PUERTO VALLARTA, Mexico (AP) — Jon Rahm faced the wind and handled it just as well Friday in the Mexico Open, making eight birdies on his way to a 5-under 66 that staked the world’s No. 2 player to a two-shot lead over Alex Smalley.
Rahm birdied all four of the par 5s, including the 18th hole at Vallarta Vidanta with a 4-iron from light rough to just short of the green, a pitch to 6 feet and one last putt.
He was at 12-under 130 going into the weekend.
Smalley was playing on the other side of the course, where he did most of his work. The highlight was holing out from 165 yards on the par-4 third hole for eagle. He had eagle chances on consecutive holes late in his round, two-putting from 35-feet on the par-5 sixth and driving the 291-yard seventh hole to 30 feet for another two-putt birdie.
He finished with a 66 and will be in the final group with Rahm.
Rahm was two shots higher then his opening round, in which the Spaniard never had to deal with the wind until the final four holes. This was one felt even better.
“I feel like I might be a little bit more satisfied with today’s score than yesterday,” Rahm said. “Yesterday I felt like I was really under control and relatively speaking stress free. Today was a bit more of a grind, but still a really good round of golf.”
Patrick Reed ran off two late birdies and was poised to close out his round with a third in a row until a pedestrian pitch from just short of the green on the par-5 18th. He had to settle for par and a 66, leaving him in a large group that was three shots behind.
Cameron Champ, who played alongside Rahm and handled the wind with his penetrating ball flight, had a 66 to reach 9-under 133. Champ and Reed were joined by Trey Mullinax (69), Adam Long (66) and Andrew Novak (67).
Rahm played a superb shot from a waste area well right of the green on the par-5 14th to about 3 feet. What really pleased him was his 6-iron on the par-3 ninth, over water while trying to navigate the gusts.
“The 6-iron was perfect. And having 3 feet for birdie there, it’s a huge bonus,” Rahm said. “I think my iron game was really, really good today. It was really under control and in those windy conditions I was hitting it really, really solid so. I was never really too surprised where my ball was ending up and I was always in a good position.”
Smalley, a Duke graduate in his rookie year on the PGA Tour, had a runner-up finish in the Dominican Republic a month ago. Both courses have the same kind of grass on the greens, and Smalley said he picked up plenty of experience playing in the final group on the weekend, starting with the belief he can compete on tour.
He also was a quick study on the wind, that made some of the par 4s more difficult to reach than some of the 600-yard par 5s.
Smalley had a 5-iron for his second shot into the 608-yard sixth. Two holes later, he had 3-wood for his second shot on the 515-yard eighth hole, barely reaching the front of the green. That led to a beautiful lag from 65 feet for a par.

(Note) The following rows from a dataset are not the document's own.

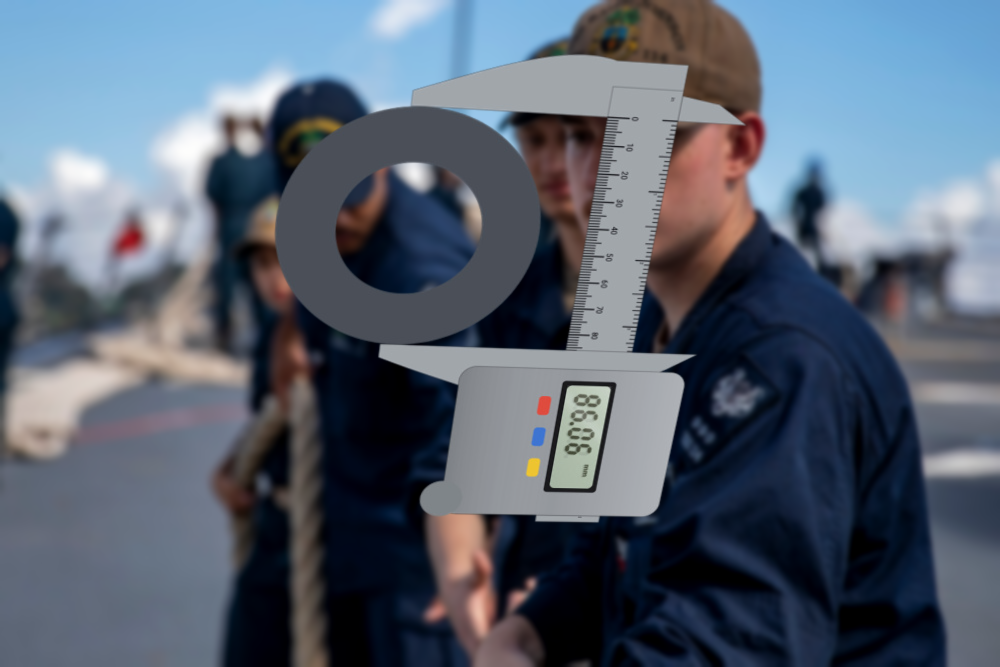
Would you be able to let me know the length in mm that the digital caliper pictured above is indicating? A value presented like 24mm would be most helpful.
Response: 86.06mm
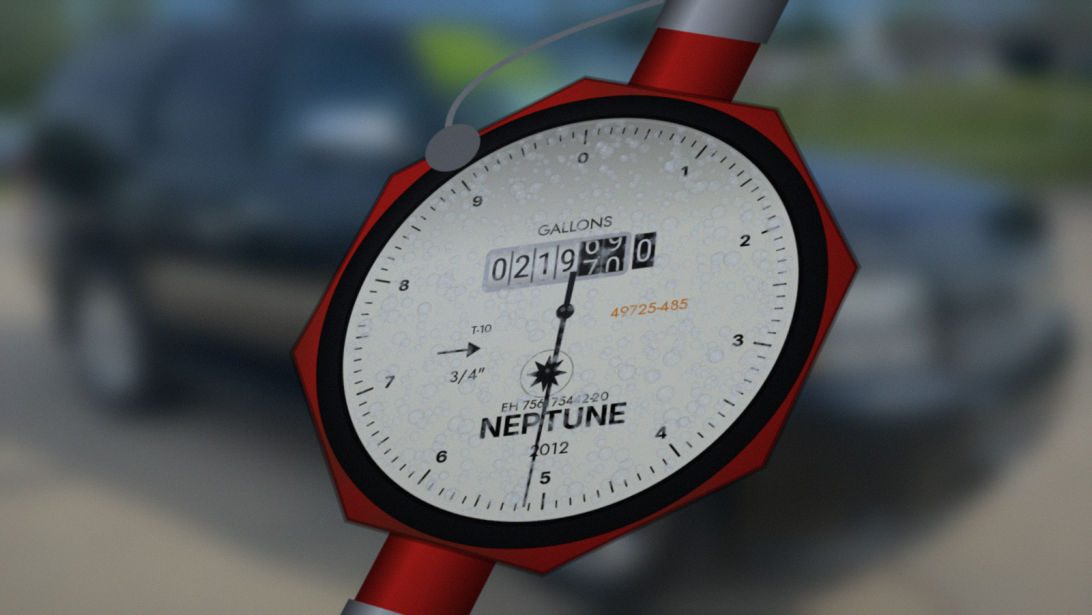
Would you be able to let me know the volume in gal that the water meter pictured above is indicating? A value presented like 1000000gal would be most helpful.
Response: 219695.1gal
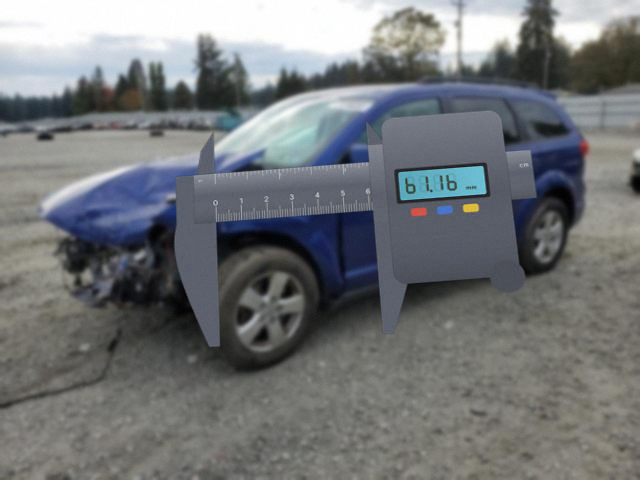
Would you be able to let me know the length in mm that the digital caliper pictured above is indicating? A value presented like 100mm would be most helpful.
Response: 61.16mm
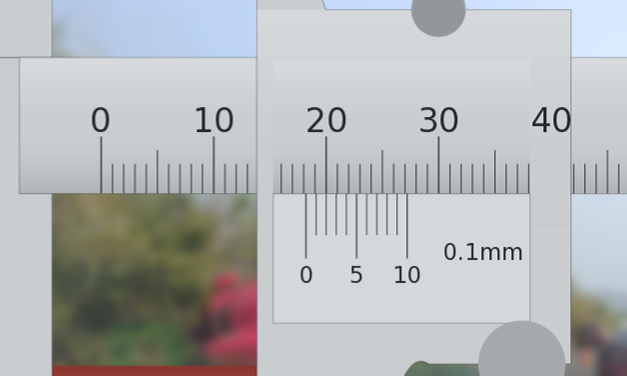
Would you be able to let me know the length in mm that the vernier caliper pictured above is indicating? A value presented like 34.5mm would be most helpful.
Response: 18.2mm
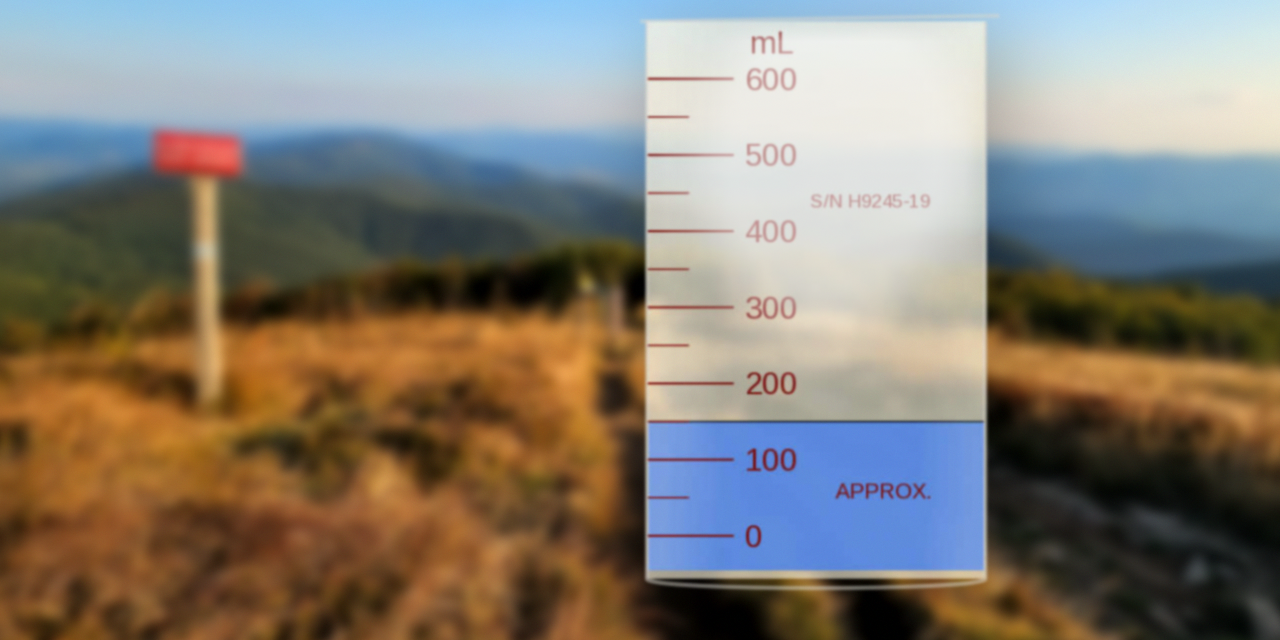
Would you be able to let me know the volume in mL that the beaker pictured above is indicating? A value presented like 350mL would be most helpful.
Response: 150mL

“That’s what happens when you have winds that are gusting 25,” Smalley said. “I was able to keep the ball in play and was able to get out of those holes that were playing really long, and happy I’m done with them.”
Scott Brown, Jonathan Byrd and Davis Riley, who lost in a playoff at the Valspar Championship earlier this year, were in the group at 8-under 134, four shots behind.
The cut was at 2-under 140. Among those making it to the weekend were the Ortiz brothers of Guadalajara — Alvaro shot 69 and was at 5-under 137, while Carlos, a PGA Tour winner, had a 69 and was at 3-under 139. Abraham Ancer, part of 10 Mexican players in the field and No. 20 in the world ranking, had a 69 and made the cut on the number.
The task for everyone is chasing Rahm, going for his first victory of the year.
“I’ve been playing really good,” he said. “I can’t really complain about anything I’m doing right now, so hopefully I can keep that good ball-striking going and keep rolling it the way I have.”